▶ _Assignment_
If a picture appears in the records below, drop it, and reproduce everything else exactly.

▶ _Records shown_
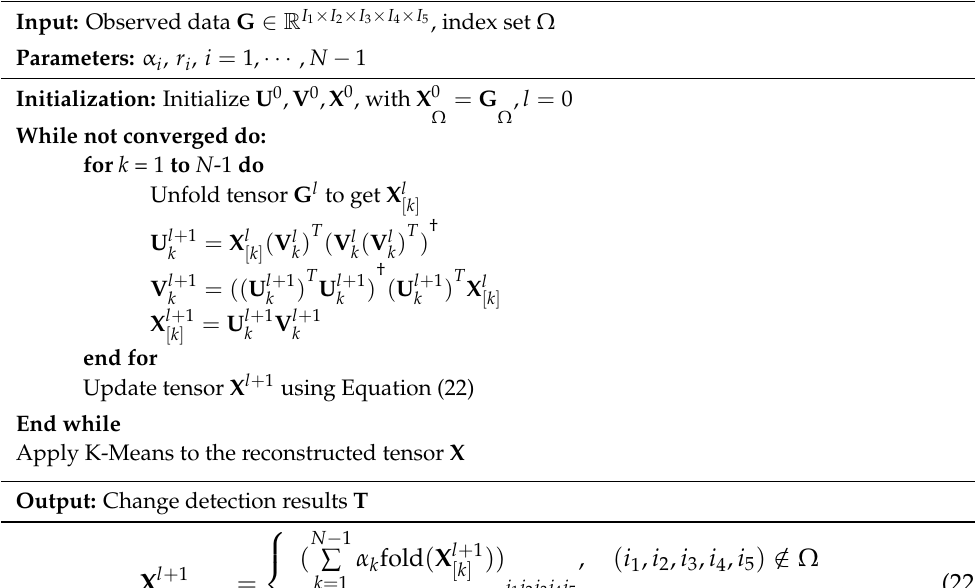
Algorithm 1. Pseudocode of the proposed UTT for multitemporal HSI change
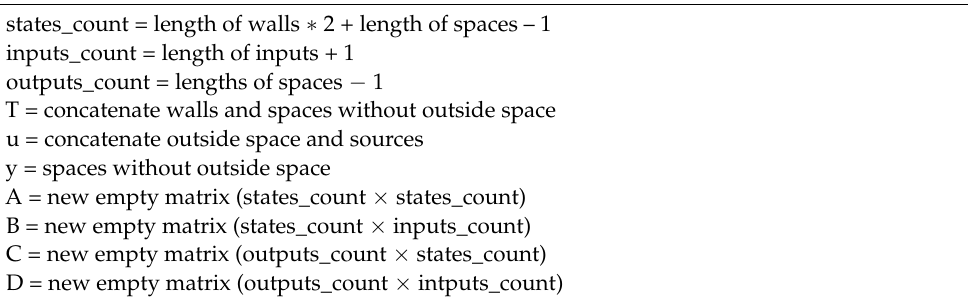
Algorithm 1. The definition of the number of states, inputs and outputs and their vectors and matrices (pseudo-code representation)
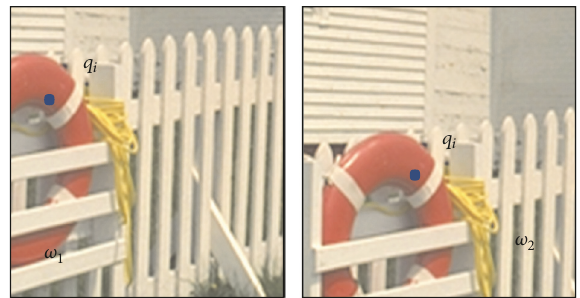
Figure 3: Illustration of (12). When the window 𝜔 is sliding in the image, a pixel is involved in many windows that covers pixel. For instance, windows 𝜔 1 and 𝜔 2 are different local windows that cover thesamepixel 𝑖 .Therefore,theoutput 𝑞 𝑖 shouldaverageallthevalues of pixel 𝑖 in different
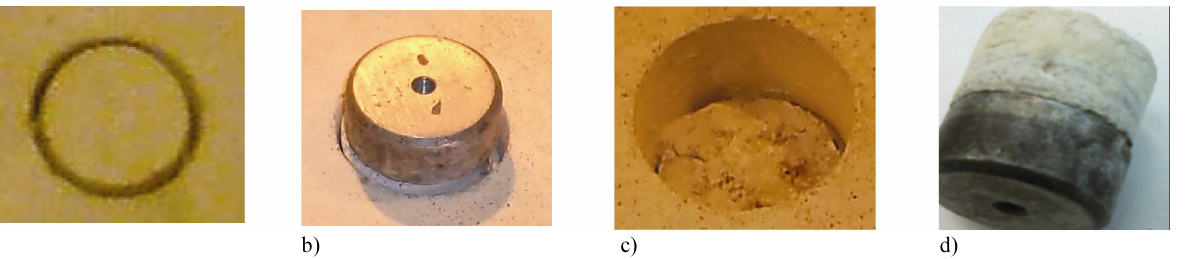
Fig. 1. Damage to floor surface caused by pulling off piece (50 mm in diameter) of it from base: a) incision of concrete piece to be pulled off; b) sticking on special metal disk; c) top layer after test; d) pulled off piece of concrete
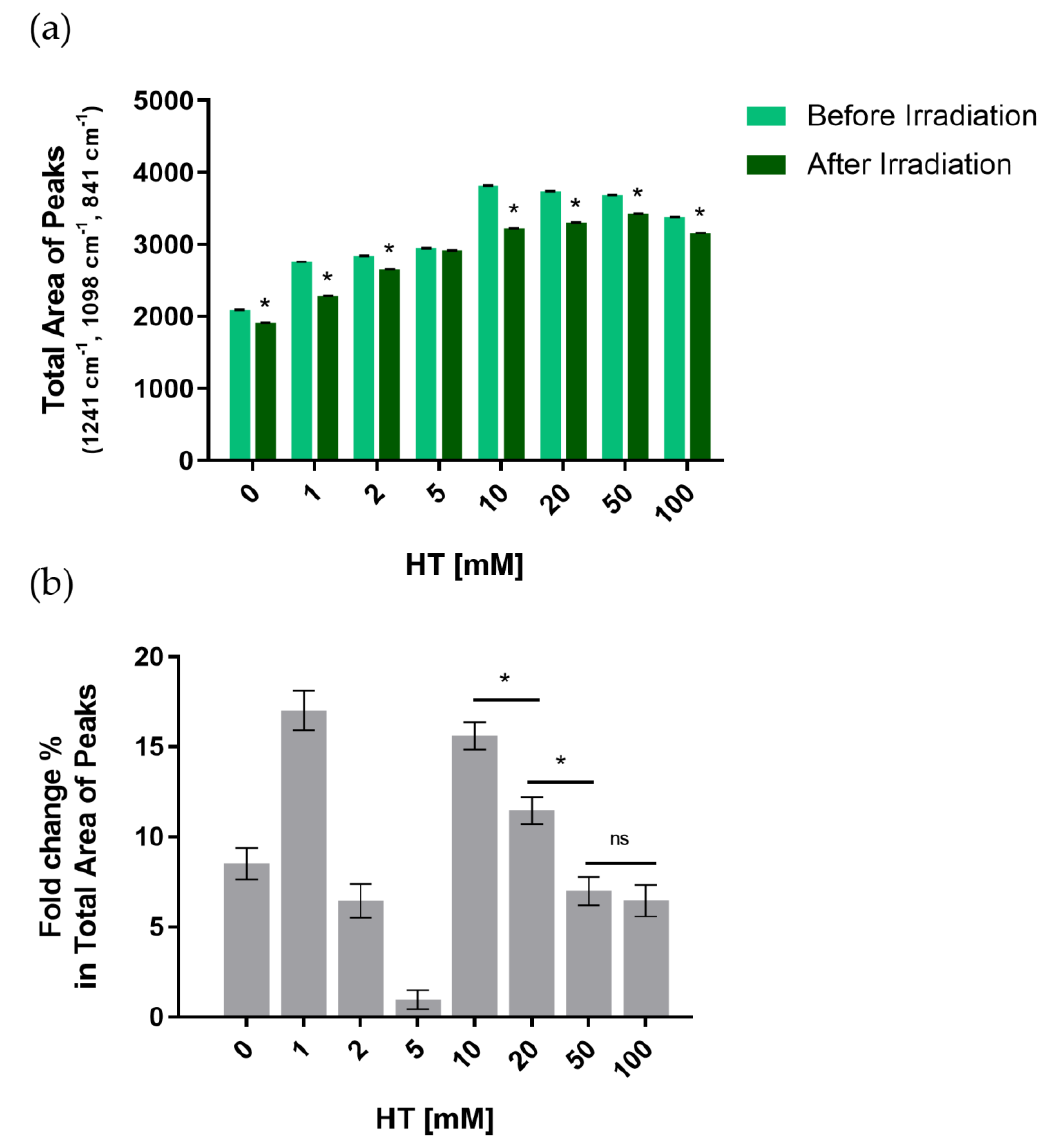
Figure 3. ( a ) Change in the areas of the peaks of interest (Total Area of Peaks is the sum of areas at 1241 cm –1 , 1908 cm –1 , and 841 cm –1 ) in non-irradiated and irradiated citrate buffer-based PEO hydrogels when increasing HT concentration; * p < 1 × 10 − 4 vs. non-irradiated samples with the same HT concentration; ( b ) Percentage of fold change in Total Area of Peaks (sum of areas at 1241 cm –1 , 1908 cm –1 , and 841 cm –1 ) between the non-irradiated and irradiated citrate buffer-based PEO hydrogels when increasing HT concentration. * p <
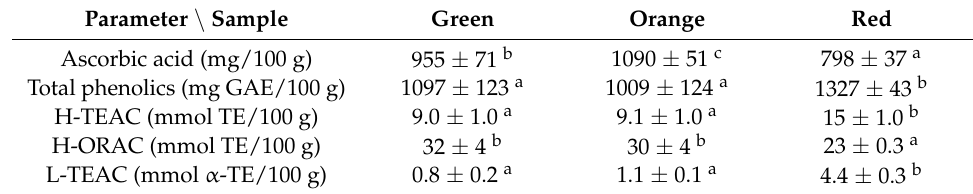
Table 3. Antioxidant capacity, total phenolic contents and ascorbic acid contents in R. rugosa hips at different ripening degrees. Parameter \ Sample Green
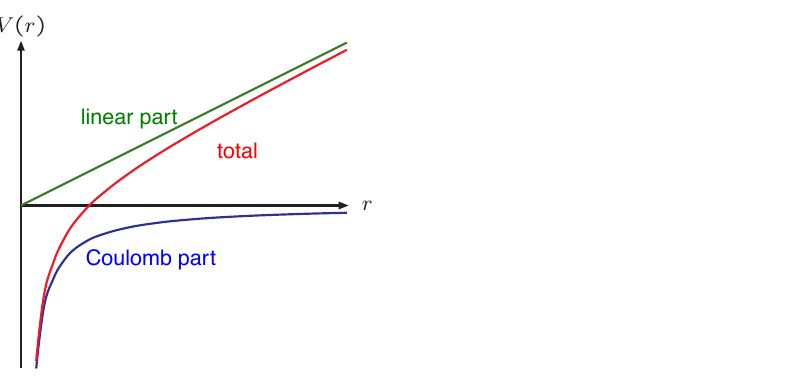
Figure 3. An illustration of the total static quark potential as a function of interquark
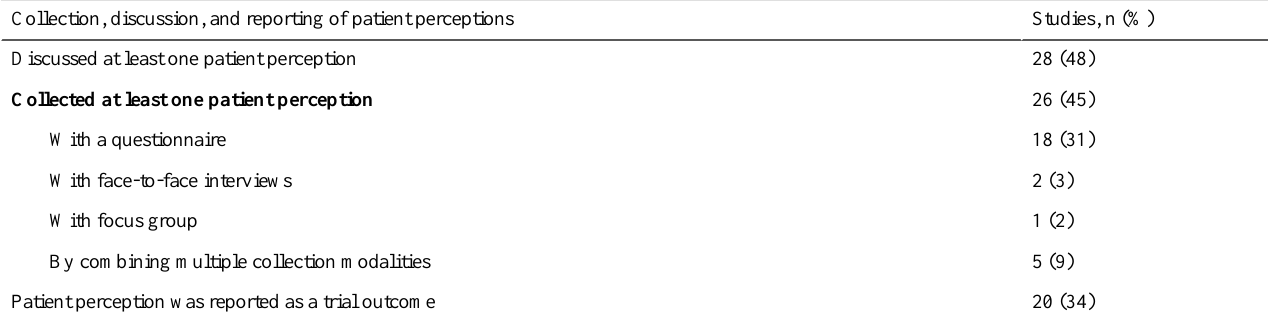
Table 2. Collection, discussion, and reporting of patient perceptions toward biometric monitoring devices in the 58 included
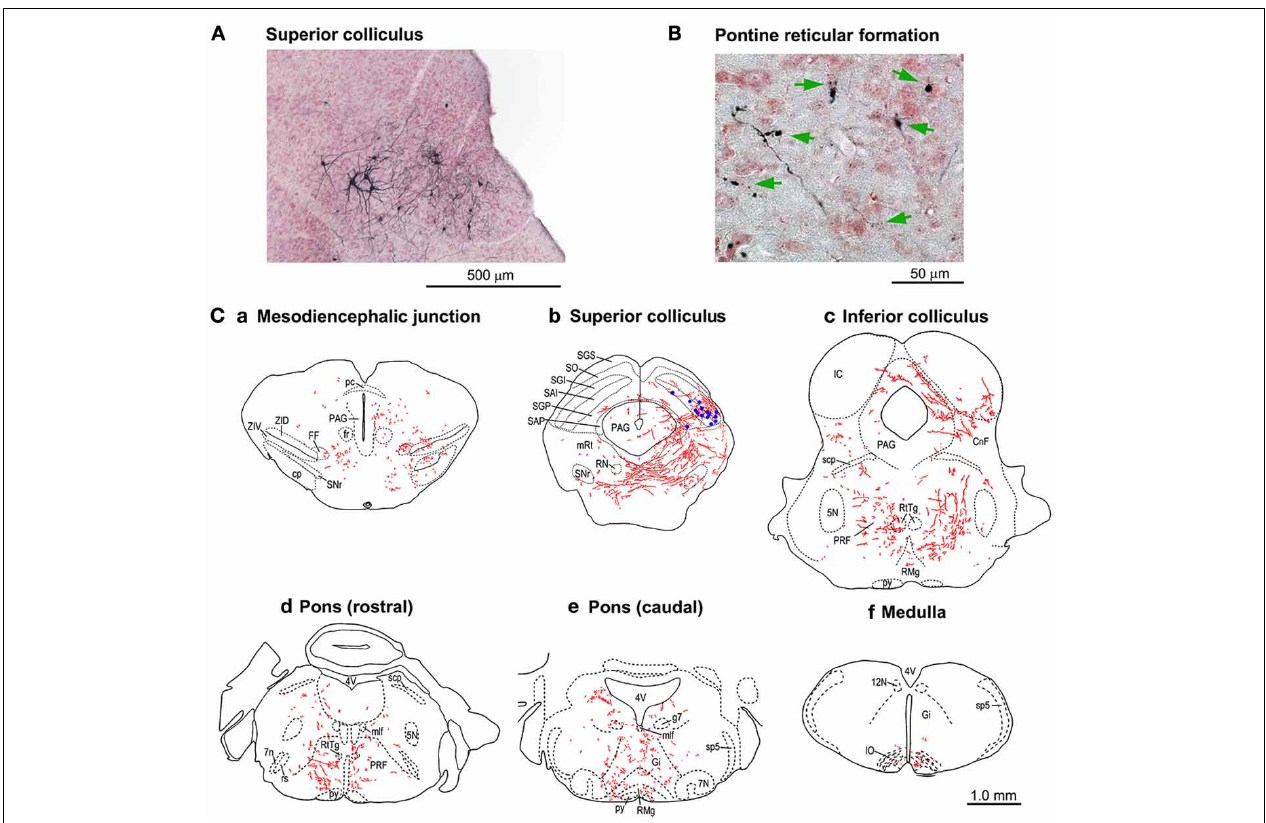
FIGURE 6 | Tracings of the axonal trajectories of the GFP-positive cTRNs in the superior colliculus (SC) in the mice with Dox treatment for 21 days. (A) GFP-positive cTRNs in the right SC. (B) Axon terminals (arrows) in the left pontine reticular formation. (C) Tracings of the axons and their terminals in the brainstem: a. Pretectum; b. Midbrain (SC level); c. Midbrain (inferior colliculus level); d. Pons (rostral part); e. Pons (caudal part); f. Medulla. GFP-positive cell bodies are indicated as blue dots in Cb. Abbreviations: 5N, trigeminal nucleus; 7N, facial nucleus; 7n, facial nerve; 12N, hypoglossal nucleus; CnF, cuneiform nucleus; cp, cerebral peduncle; FF, fields of Forel; fr, fasciculus retroflexus; g7, genu of the facial nerve; Gi,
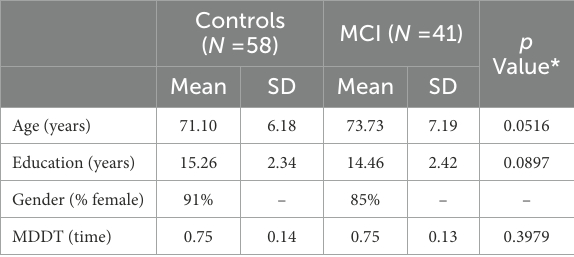
TABLE 1 Demographic characteristics and discrimination task of control and MCI subject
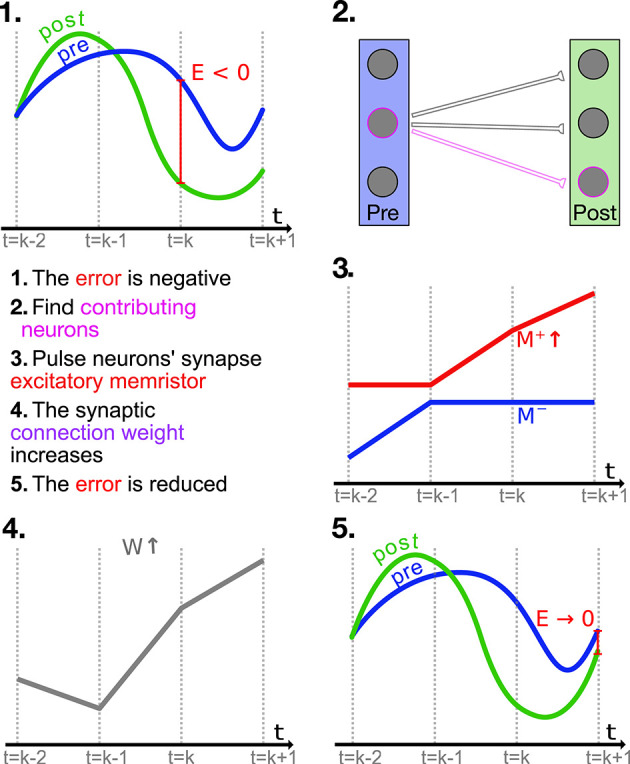
High level example (not to scale) of how the mPES learning rule minimizes the error E between the pre- and post-synaptic representations. At time t = k the neurons contributing to making the relevant component in error E negative are found, and the weights connecting them are adjusted accordingly; this example focuses on one such synapse. The error is negative so the synapse of the identified neurons is facilitated by pulsing its positive memristor M+ to increase its conductance. The facilitation increases the future response of the post-synaptic neuron and this is conducive to reducing the error in the following timesteps. NB: The process is analogous for the PES learning rule, with the exception of step 3., as PES operates directly on the synaptic weights W.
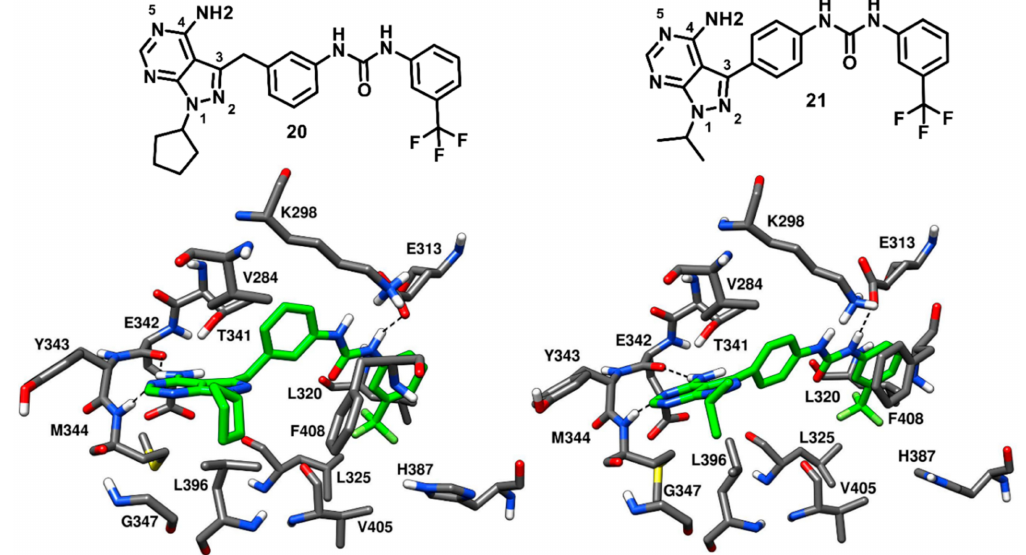
Figure 18. 2D structures of 20 and 21 . X-ray structures of c-Src kinase in complex with 20 (PDB ID: 3EL7) and 21 (PDB ID: 3EL8). Active site residues of c-Src kinase and the enzyme–inhibitor H-bond interactions are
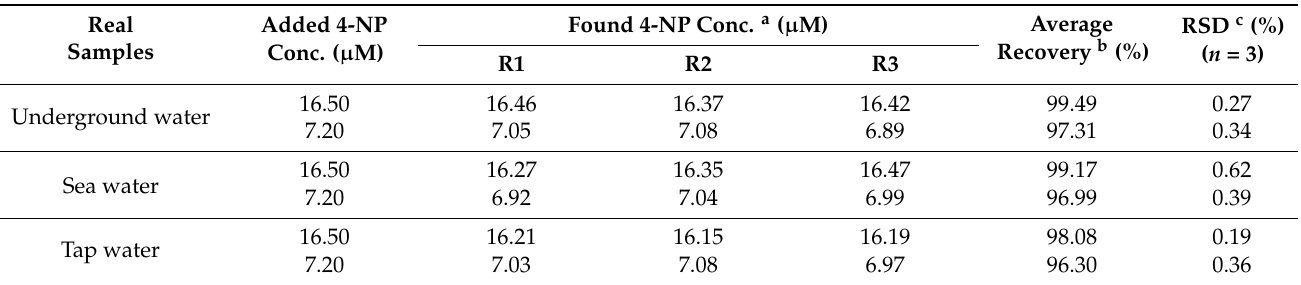
Table 2. Validity analysis of environmental real-samples with Pt-NPs-embedded PPy-CB@ZnO NCs/PEDOT:PSS/GCE sensor probe, using an electrochemical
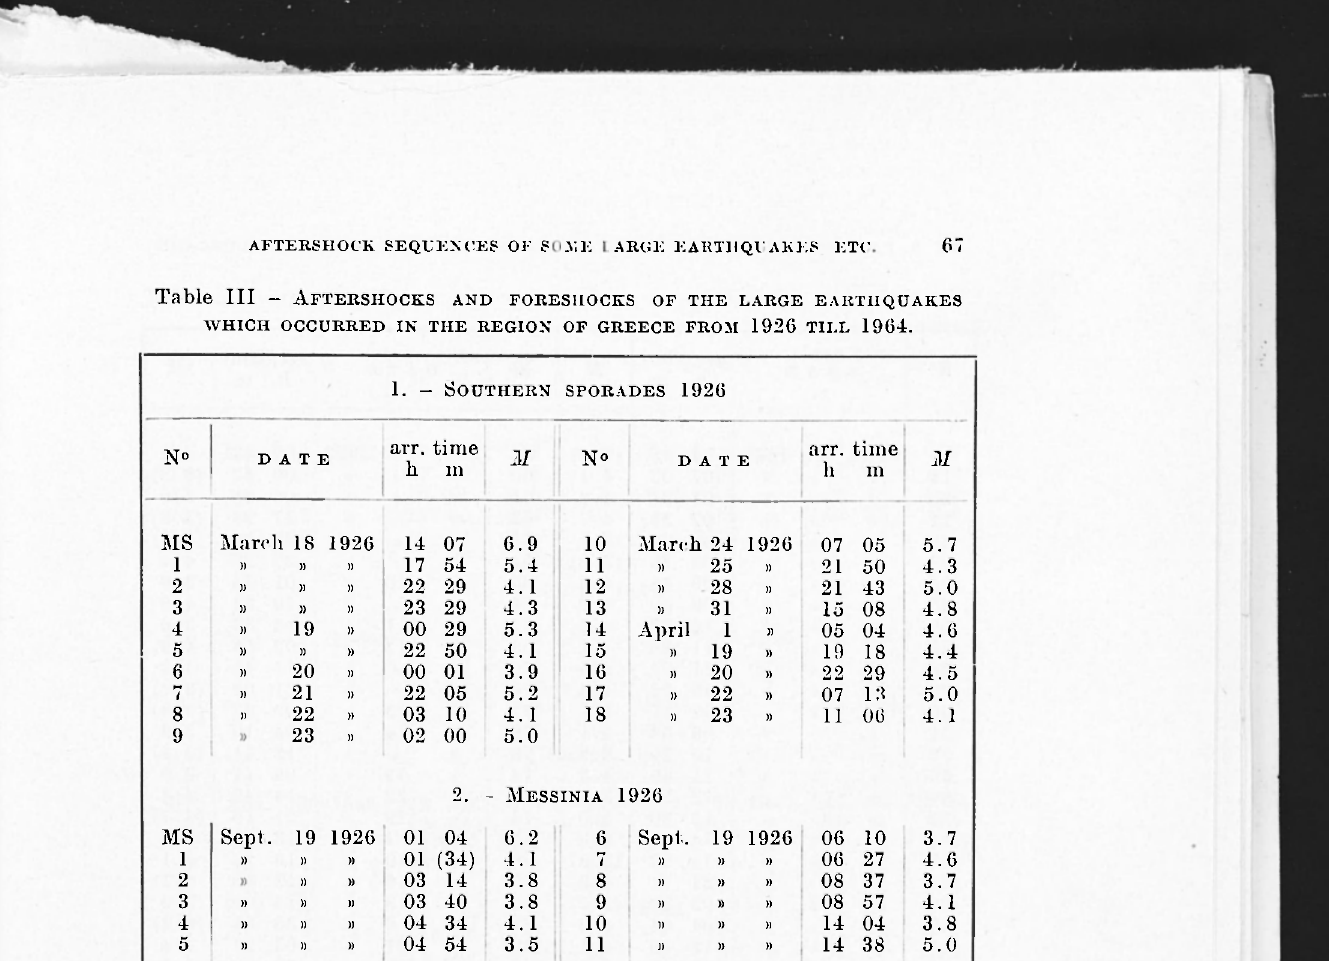
Table III - AFTERSHOCKS AND FORESILOCKS OF THE LARGE EARTHQUAKES WHICH OCCURRED IN THE REGION OF GREECE FROM 1926 TILL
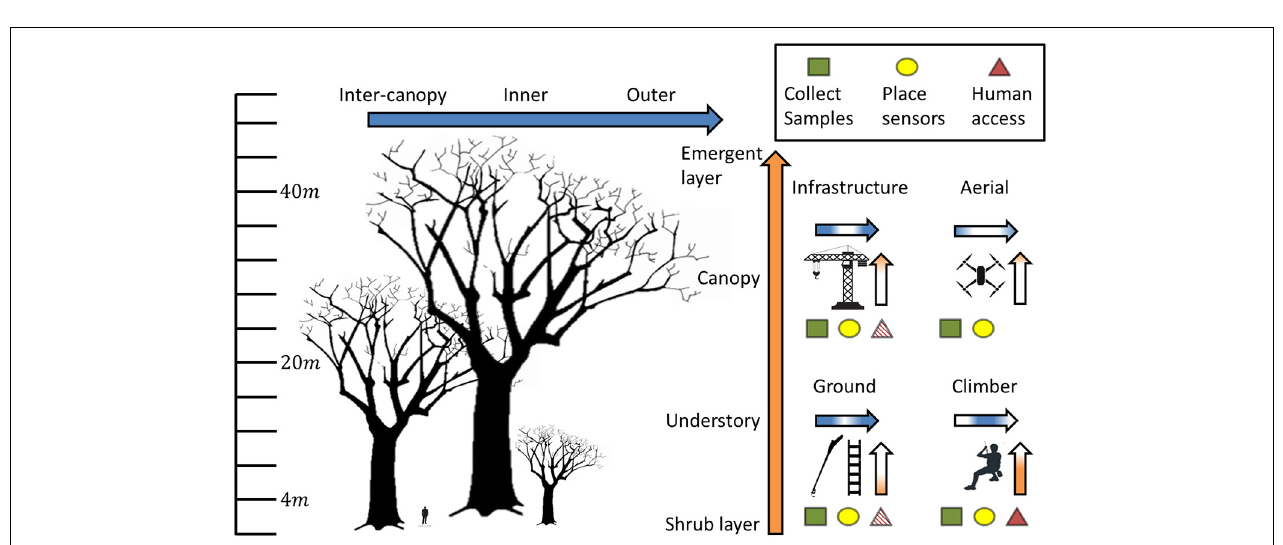
FIGURE 6 | Frequency of tree canopy access reported by respondents given (A) their current methods of access and (B) their desired level of access, if sampling were quick and effective.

▶ _Solution for this task_
Algorithm 1. Pseudocode of the proposed UTT for multitemporal HSI change
Algorithm 1. The definition of the number of states, inputs and outputs and their vectors and matrices (pseudo-code representation)
Figure 3: Illustration of (12). When the window 𝜔 is sliding in the image, a pixel is involved in many windows that covers pixel. For instance, windows 𝜔 1 and 𝜔 2 are different local windows that cover thesamepixel 𝑖 .Therefore,theoutput 𝑞 𝑖 shouldaverageallthevalues of pixel 𝑖 in different
Fig. 1. Damage to floor surface caused by pulling off piece (50 mm in diameter) of it from base: a) incision of concrete piece to be pulled off; b) sticking on special metal disk; c) top layer after test; d) pulled off piece of concrete
Figure 3. ( a ) Change in the areas of the peaks of interest (Total Area of Peaks is the sum of areas at 1241 cm –1 , 1908 cm –1 , and 841 cm –1 ) in non-irradiated and irradiated citrate buffer-based PEO hydrogels when increasing HT concentration; * p < 1 × 10 − 4 vs. non-irradiated samples with the same HT concentration; ( b ) Percentage of fold change in Total Area of Peaks (sum of areas at 1241 cm –1 , 1908 cm –1 , and 841 cm –1 ) between the non-irradiated and irradiated citrate buffer-based PEO hydrogels when increasing HT concentration. * p <
Table 3. Antioxidant capacity, total phenolic contents and ascorbic acid contents in R. rugosa hips at different ripening degrees. Parameter \ Sample Green
Figure 3. An illustration of the total static quark potential as a function of interquark
Table 2. Collection, discussion, and reporting of patient perceptions toward biometric monitoring devices in the 58 included
FIGURE 6 | Tracings of the axonal trajectories of the GFP-positive cTRNs in the superior colliculus (SC) in the mice with Dox treatment for 21 days. (A) GFP-positive cTRNs in the right SC. (B) Axon terminals (arrows) in the left pontine reticular formation. (C) Tracings of the axons and their terminals in the brainstem: a. Pretectum; b. Midbrain (SC level); c. Midbrain (inferior colliculus level); d. Pons (rostral part); e. Pons (caudal part); f. Medulla. GFP-positive cell bodies are indicated as blue dots in Cb. Abbreviations: 5N, trigeminal nucleus; 7N, facial nucleus; 7n, facial nerve; 12N, hypoglossal nucleus; CnF, cuneiform nucleus; cp, cerebral peduncle; FF, fields of Forel; fr, fasciculus retroflexus; g7, genu of the facial nerve; Gi,
TABLE 1 Demographic characteristics and discrimination task of control and MCI subject
High level example (not to scale) of how the mPES learning rule minimizes the error E between the pre- and post-synaptic representations. At time t = k the neurons contributing to making the relevant component in error E negative are found, and the weights connecting them are adjusted accordingly; this example focuses on one such synapse. The error is negative so the synapse of the identified neurons is facilitated by pulsing its positive memristor M+ to increase its conductance. The facilitation increases the future response of the post-synaptic neuron and this is conducive to reducing the error in the following timesteps. NB: The process is analogous for the PES learning rule, with the exception of step 3., as PES operates directly on the synaptic weights W.
Figure 18. 2D structures of 20 and 21 . X-ray structures of c-Src kinase in complex with 20 (PDB ID: 3EL7) and 21 (PDB ID: 3EL8). Active site residues of c-Src kinase and the enzyme–inhibitor H-bond interactions are
Table 2. Validity analysis of environmental real-samples with Pt-NPs-embedded PPy-CB@ZnO NCs/PEDOT:PSS/GCE sensor probe, using an electrochemical
Table III - AFTERSHOCKS AND FORESILOCKS OF THE LARGE EARTHQUAKES WHICH OCCURRED IN THE REGION OF GREECE FROM 1926 TILL
FIGURE 6 | Frequency of tree canopy access reported by respondents given (A) their current methods of access and (B) their desired level of access, if sampling were quick and effective.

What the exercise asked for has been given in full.